Each record below needs to be set down again exactly.
Segment Start: Records supplied
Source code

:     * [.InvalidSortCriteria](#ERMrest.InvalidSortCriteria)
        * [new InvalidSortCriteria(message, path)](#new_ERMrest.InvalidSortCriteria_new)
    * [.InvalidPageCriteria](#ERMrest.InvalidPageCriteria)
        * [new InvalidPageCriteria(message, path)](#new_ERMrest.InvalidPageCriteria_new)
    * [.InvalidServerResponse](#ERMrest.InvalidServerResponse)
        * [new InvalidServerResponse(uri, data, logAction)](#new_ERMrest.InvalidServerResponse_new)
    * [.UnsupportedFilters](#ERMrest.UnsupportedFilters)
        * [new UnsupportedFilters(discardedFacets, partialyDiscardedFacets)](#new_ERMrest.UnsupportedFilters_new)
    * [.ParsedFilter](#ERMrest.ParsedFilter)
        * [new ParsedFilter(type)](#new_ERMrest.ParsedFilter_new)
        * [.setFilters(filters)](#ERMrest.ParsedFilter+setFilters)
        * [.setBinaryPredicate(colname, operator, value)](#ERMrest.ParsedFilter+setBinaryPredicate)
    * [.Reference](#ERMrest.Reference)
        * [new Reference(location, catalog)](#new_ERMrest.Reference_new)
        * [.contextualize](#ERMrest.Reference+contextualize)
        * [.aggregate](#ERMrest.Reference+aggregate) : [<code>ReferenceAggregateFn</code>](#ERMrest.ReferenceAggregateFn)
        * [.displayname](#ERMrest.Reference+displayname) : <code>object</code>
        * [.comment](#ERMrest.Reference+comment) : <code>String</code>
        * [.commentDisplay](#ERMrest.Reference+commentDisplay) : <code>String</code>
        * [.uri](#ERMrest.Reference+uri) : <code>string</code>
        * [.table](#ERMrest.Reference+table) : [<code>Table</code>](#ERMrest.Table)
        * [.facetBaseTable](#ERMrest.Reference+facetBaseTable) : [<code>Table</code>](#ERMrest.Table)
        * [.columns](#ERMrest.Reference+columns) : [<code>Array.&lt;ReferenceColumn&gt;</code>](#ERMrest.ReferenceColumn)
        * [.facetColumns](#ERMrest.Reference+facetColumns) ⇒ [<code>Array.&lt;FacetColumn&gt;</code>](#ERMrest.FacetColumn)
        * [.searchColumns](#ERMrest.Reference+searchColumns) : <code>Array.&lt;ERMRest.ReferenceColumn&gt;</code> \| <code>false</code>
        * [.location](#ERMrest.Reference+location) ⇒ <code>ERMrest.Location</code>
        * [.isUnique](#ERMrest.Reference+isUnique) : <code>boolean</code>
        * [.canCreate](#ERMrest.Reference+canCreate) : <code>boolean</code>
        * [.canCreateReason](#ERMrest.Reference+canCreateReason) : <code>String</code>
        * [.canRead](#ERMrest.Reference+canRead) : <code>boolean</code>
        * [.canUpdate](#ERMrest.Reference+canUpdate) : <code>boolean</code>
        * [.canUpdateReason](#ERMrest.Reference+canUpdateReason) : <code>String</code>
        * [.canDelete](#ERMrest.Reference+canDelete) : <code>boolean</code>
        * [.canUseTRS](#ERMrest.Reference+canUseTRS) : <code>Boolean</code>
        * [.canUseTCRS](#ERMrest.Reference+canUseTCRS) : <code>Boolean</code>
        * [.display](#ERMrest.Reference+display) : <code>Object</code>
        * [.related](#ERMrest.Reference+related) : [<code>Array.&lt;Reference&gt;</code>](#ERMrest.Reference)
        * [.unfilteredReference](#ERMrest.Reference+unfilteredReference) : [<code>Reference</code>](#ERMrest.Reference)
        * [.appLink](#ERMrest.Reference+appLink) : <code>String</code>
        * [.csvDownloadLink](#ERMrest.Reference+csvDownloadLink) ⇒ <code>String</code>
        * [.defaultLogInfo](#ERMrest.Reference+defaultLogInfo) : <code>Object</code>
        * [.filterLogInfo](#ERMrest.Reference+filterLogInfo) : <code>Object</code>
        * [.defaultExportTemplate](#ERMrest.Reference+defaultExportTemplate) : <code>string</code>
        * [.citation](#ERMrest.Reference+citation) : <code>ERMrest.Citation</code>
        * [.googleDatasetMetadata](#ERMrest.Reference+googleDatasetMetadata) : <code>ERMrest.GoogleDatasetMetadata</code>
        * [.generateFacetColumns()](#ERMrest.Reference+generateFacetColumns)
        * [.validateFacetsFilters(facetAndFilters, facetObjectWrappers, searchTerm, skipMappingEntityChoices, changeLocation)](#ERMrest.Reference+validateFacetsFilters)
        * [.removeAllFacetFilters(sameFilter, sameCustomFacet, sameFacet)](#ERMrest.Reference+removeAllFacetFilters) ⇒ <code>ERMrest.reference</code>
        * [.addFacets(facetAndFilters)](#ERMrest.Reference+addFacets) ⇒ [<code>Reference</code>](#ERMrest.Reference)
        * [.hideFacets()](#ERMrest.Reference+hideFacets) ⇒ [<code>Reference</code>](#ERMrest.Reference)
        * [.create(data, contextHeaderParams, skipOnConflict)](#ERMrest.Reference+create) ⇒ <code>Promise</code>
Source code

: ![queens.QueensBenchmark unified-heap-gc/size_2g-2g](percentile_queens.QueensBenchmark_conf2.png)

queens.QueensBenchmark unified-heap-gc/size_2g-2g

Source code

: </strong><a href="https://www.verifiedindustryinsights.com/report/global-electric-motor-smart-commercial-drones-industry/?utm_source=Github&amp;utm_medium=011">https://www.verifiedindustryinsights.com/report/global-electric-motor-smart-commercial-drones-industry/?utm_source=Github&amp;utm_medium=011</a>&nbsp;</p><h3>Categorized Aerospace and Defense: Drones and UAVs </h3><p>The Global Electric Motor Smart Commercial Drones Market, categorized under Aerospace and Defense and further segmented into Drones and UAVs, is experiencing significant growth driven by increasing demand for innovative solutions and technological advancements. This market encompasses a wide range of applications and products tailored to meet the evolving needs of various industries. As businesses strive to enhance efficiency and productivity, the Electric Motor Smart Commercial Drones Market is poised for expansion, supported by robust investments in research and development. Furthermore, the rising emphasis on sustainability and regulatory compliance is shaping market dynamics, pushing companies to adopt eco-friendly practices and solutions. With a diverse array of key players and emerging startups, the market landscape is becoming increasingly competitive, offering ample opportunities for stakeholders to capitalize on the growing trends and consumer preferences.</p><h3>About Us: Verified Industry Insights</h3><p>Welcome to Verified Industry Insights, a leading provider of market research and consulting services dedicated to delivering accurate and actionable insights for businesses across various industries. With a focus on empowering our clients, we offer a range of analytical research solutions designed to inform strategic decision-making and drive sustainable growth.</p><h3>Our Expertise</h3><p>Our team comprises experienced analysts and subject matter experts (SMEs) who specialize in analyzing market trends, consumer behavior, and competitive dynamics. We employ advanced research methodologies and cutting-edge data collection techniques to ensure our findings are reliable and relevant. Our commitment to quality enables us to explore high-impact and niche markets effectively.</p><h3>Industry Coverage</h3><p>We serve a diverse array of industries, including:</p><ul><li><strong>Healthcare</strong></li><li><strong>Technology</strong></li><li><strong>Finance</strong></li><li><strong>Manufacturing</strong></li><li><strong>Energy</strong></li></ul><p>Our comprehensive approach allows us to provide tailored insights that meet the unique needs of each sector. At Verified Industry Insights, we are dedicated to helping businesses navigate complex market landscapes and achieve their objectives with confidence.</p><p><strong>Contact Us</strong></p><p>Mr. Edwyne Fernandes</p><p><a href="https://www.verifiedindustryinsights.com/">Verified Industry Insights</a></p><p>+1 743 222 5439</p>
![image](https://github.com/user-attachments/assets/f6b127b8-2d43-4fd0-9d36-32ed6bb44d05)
Segment End: Records supplied
§ **Output of the exercise**
Source code

:     * [.InvalidSortCriteria](#ERMrest.InvalidSortCriteria)
        * [new InvalidSortCriteria(message, path)](#new_ERMrest.InvalidSortCriteria_new)
    * [.InvalidPageCriteria](#ERMrest.InvalidPageCriteria)
        * [new InvalidPageCriteria(message, path)](#new_ERMrest.InvalidPageCriteria_new)
    * [.InvalidServerResponse](#ERMrest.InvalidServerResponse)
        * [new InvalidServerResponse(uri, data, logAction)](#new_ERMrest.InvalidServerResponse_new)
    * [.UnsupportedFilters](#ERMrest.UnsupportedFilters)
        * [new UnsupportedFilters(discardedFacets, partialyDiscardedFacets)](#new_ERMrest.UnsupportedFilters_new)
    * [.ParsedFilter](#ERMrest.ParsedFilter)
        * [new ParsedFilter(type)](#new_ERMrest.ParsedFilter_new)
        * [.setFilters(filters)](#ERMrest.ParsedFilter+setFilters)
        * [.setBinaryPredicate(colname, operator, value)](#ERMrest.ParsedFilter+setBinaryPredicate)
    * [.Reference](#ERMrest.Reference)
        * [new Reference(location, catalog)](#new_ERMrest.Reference_new)
        * [.contextualize](#ERMrest.Reference+contextualize)
        * [.aggregate](#ERMrest.Reference+aggregate) : [<code>ReferenceAggregateFn</code>](#ERMrest.ReferenceAggregateFn)
        * [.displayname](#ERMrest.Reference+displayname) : <code>object</code>
        * [.comment](#ERMrest.Reference+comment) : <code>String</code>
        * [.commentDisplay](#ERMrest.Reference+commentDisplay) : <code>String</code>
        * [.uri](#ERMrest.Reference+uri) : <code>string</code>
        * [.table](#ERMrest.Reference+table) : [<code>Table</code>](#ERMrest.Table)
        * [.facetBaseTable](#ERMrest.Reference+facetBaseTable) : [<code>Table</code>](#ERMrest.Table)
        * [.columns](#ERMrest.Reference+columns) : [<code>Array.&lt;ReferenceColumn&gt;</code>](#ERMrest.ReferenceColumn)
        * [.facetColumns](#ERMrest.Reference+facetColumns) ⇒ [<code>Array.&lt;FacetColumn&gt;</code>](#ERMrest.FacetColumn)
        * [.searchColumns](#ERMrest.Reference+searchColumns) : <code>Array.&lt;ERMRest.ReferenceColumn&gt;</code> \| <code>false</code>
        * [.location](#ERMrest.Reference+location) ⇒ <code>ERMrest.Location</code>
        * [.isUnique](#ERMrest.Reference+isUnique) : <code>boolean</code>
        * [.canCreate](#ERMrest.Reference+canCreate) : <code>boolean</code>
        * [.canCreateReason](#ERMrest.Reference+canCreateReason) : <code>String</code>
        * [.canRead](#ERMrest.Reference+canRead) : <code>boolean</code>
        * [.canUpdate](#ERMrest.Reference+canUpdate) : <code>boolean</code>
        * [.canUpdateReason](#ERMrest.Reference+canUpdateReason) : <code>String</code>
        * [.canDelete](#ERMrest.Reference+canDelete) : <code>boolean</code>
        * [.canUseTRS](#ERMrest.Reference+canUseTRS) : <code>Boolean</code>
        * [.canUseTCRS](#ERMrest.Reference+canUseTCRS) : <code>Boolean</code>
        * [.display](#ERMrest.Reference+display) : <code>Object</code>
        * [.related](#ERMrest.Reference+related) : [<code>Array.&lt;Reference&gt;</code>](#ERMrest.Reference)
        * [.unfilteredReference](#ERMrest.Reference+unfilteredReference) : [<code>Reference</code>](#ERMrest.Reference)
        * [.appLink](#ERMrest.Reference+appLink) : <code>String</code>
        * [.csvDownloadLink](#ERMrest.Reference+csvDownloadLink) ⇒ <code>String</code>
        * [.defaultLogInfo](#ERMrest.Reference+defaultLogInfo) : <code>Object</code>
        * [.filterLogInfo](#ERMrest.Reference+filterLogInfo) : <code>Object</code>
        * [.defaultExportTemplate](#ERMrest.Reference+defaultExportTemplate) : <code>string</code>
        * [.citation](#ERMrest.Reference+citation) : <code>ERMrest.Citation</code>
        * [.googleDatasetMetadata](#ERMrest.Reference+googleDatasetMetadata) : <code>ERMrest.GoogleDatasetMetadata</code>
        * [.generateFacetColumns()](#ERMrest.Reference+generateFacetColumns)
        * [.validateFacetsFilters(facetAndFilters, facetObjectWrappers, searchTerm, skipMappingEntityChoices, changeLocation)](#ERMrest.Reference+validateFacetsFilters)
        * [.removeAllFacetFilters(sameFilter, sameCustomFacet, sameFacet)](#ERMrest.Reference+removeAllFacetFilters) ⇒ <code>ERMrest.reference</code>
        * [.addFacets(facetAndFilters)](#ERMrest.Reference+addFacets) ⇒ [<code>Reference</code>](#ERMrest.Reference)
        * [.hideFacets()](#ERMrest.Reference+hideFacets) ⇒ [<code>Reference</code>](#ERMrest.Reference)
        * [.create(data, contextHeaderParams, skipOnConflict)](#ERMrest.Reference+create) ⇒ <code>Promise</code>
Source code

: ![queens.QueensBenchmark unified-heap-gc/size_2g-2g](percentile_queens.QueensBenchmark_conf2.png)

queens.QueensBenchmark unified-heap-gc/size_2g-2g

Source code

: </strong><a href="https://www.verifiedindustryinsights.com/report/global-electric-motor-smart-commercial-drones-industry/?utm_source=Github&amp;utm_medium=011">https://www.verifiedindustryinsights.com/report/global-electric-motor-smart-commercial-drones-industry/?utm_source=Github&amp;utm_medium=011</a>&nbsp;</p><h3>Categorized Aerospace and Defense: Drones and UAVs </h3><p>The Global Electric Motor Smart Commercial Drones Market, categorized under Aerospace and Defense and further segmented into Drones and UAVs, is experiencing significant growth driven by increasing demand for innovative solutions and technological advancements. This market encompasses a wide range of applications and products tailored to meet the evolving needs of various industries. As businesses strive to enhance efficiency and productivity, the Electric Motor Smart Commercial Drones Market is poised for expansion, supported by robust investments in research and development. Furthermore, the rising emphasis on sustainability and regulatory compliance is shaping market dynamics, pushing companies to adopt eco-friendly practices and solutions. With a diverse array of key players and emerging startups, the market landscape is becoming increasingly competitive, offering ample opportunities for stakeholders to capitalize on the growing trends and consumer preferences.</p><h3>About Us: Verified Industry Insights</h3><p>Welcome to Verified Industry Insights, a leading provider of market research and consulting services dedicated to delivering accurate and actionable insights for businesses across various industries. With a focus on empowering our clients, we offer a range of analytical research solutions designed to inform strategic decision-making and drive sustainable growth.</p><h3>Our Expertise</h3><p>Our team comprises experienced analysts and subject matter experts (SMEs) who specialize in analyzing market trends, consumer behavior, and competitive dynamics. We employ advanced research methodologies and cutting-edge data collection techniques to ensure our findings are reliable and relevant. Our commitment to quality enables us to explore high-impact and niche markets effectively.</p><h3>Industry Coverage</h3><p>We serve a diverse array of industries, including:</p><ul><li><strong>Healthcare</strong></li><li><strong>Technology</strong></li><li><strong>Finance</strong></li><li><strong>Manufacturing</strong></li><li><strong>Energy</strong></li></ul><p>Our comprehensive approach allows us to provide tailored insights that meet the unique needs of each sector. At Verified Industry Insights, we are dedicated to helping businesses navigate complex market landscapes and achieve their objectives with confidence.</p><p><strong>Contact Us</strong></p><p>Mr. Edwyne Fernandes</p><p><a href="https://www.verifiedindustryinsights.com/">Verified Industry Insights</a></p><p>+1 743 222 5439</p>
![image](https://github.com/user-attachments/assets/f6b127b8-2d43-4fd0-9d36-32ed6bb44d05)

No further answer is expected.